The final iteration of the manipulator is a small rectangular piece of soft silicone with two extending nylon thread artificial muscles embedded symmetrically about its centerline. Upon application of a high enough voltage to one of the muscles, the muscle's extending motion strains the silicone and causes the manipulator to bend. Since the motion is a result of thermal expansion within the muscles and is driven by Joule heating, the degree of bending is related to the magnitude of voltage applied as well as the time during which it is applied, with higher voltages causing the manipulator to bend more quickly and longer times increasing the total deformation.

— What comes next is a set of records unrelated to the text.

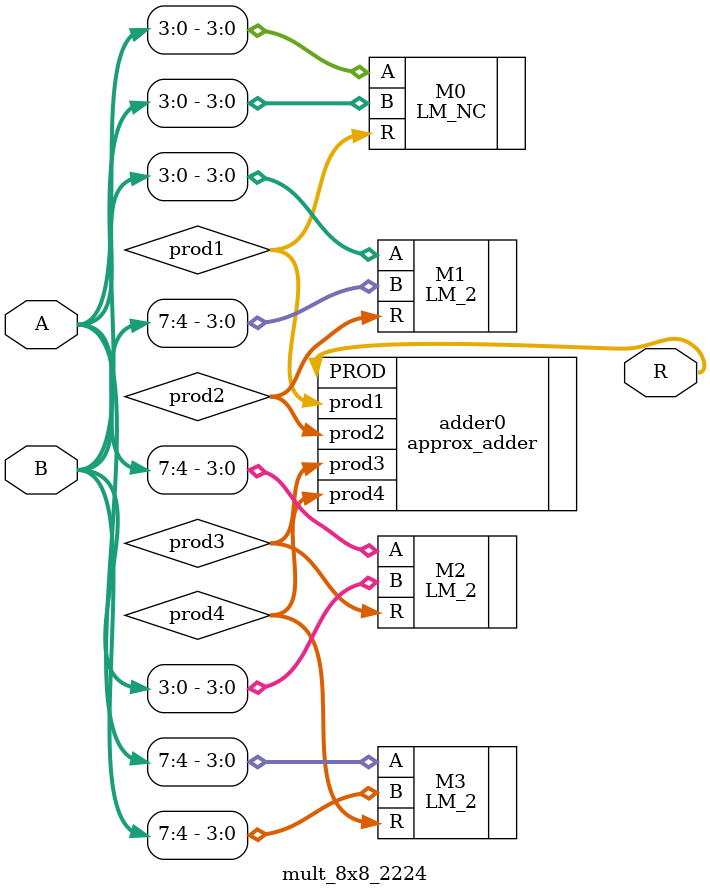
<source format=v>
module mult_8x8_2224(
input [7:0] A,
input [7:0] B,
output [15:0]R
);
wire [7:0]prod1;
wire [7:0]prod2;
wire [7:0]prod3;
wire [7:0]prod4;

LM_NC M0(.A(A[3:0]),.B(B[3:0]),.R(prod1));
LM_2 M1(.A(A[3:0]),.B(B[7:4]),.R(prod2));
LM_2 M2(.A(A[7:4]),.B(B[3:0]),.R(prod3));
LM_2 M3(.A(A[7:4]),.B(B[7:4]),.R(prod4));
approx_adder adder0(.prod1(prod1),.prod2(prod2),.prod3(prod3),.prod4(prod4),.PROD(R));
endmodule

</source>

To gauge the success of the manipulator, its performance was to be compared to that of the PneuNets actuators. The goal was to produce a repeatable bending deformation qualitatively similar to what the pneumatically driven actuators had demonstrated. Unsuccessful iterations of the manipulator generally failed because the muscles burned out during testing; early on, the muscle would burn out before adequate deformation was achieved, but later, burnout would occur as a result of successive attempts to repeat the adequate bending motion.

Though nylon thread artificial muscles are capable of a superior strength-to-weight ratio to human muscles, the muscles used in the manipulator are so thin that the stiffness of even the softest available silicone is difficult to overcome. As a result, the final manipulator has dimensions much smaller than what was originally conceived. Additionally, the danger of burnout introduces an important constraint for the manipulator: a voltage cannot be applied for much time without allowing the muscle to cool, potentially complicating control. For example, to hold the manipulator in a certain degree of bending for a long time, a controller would have to cycle between on and off at some frequency to avoid overheating.

The iterative design process generally reflects a steady series of attempts to increase muscle strength while at the same time reducing total manipulator stiffness. Having met the original goal, future considerations tend toward conception of applications for demonstration of the manipulator's capabilities, such as robots that exhibit crawling or slithering motions.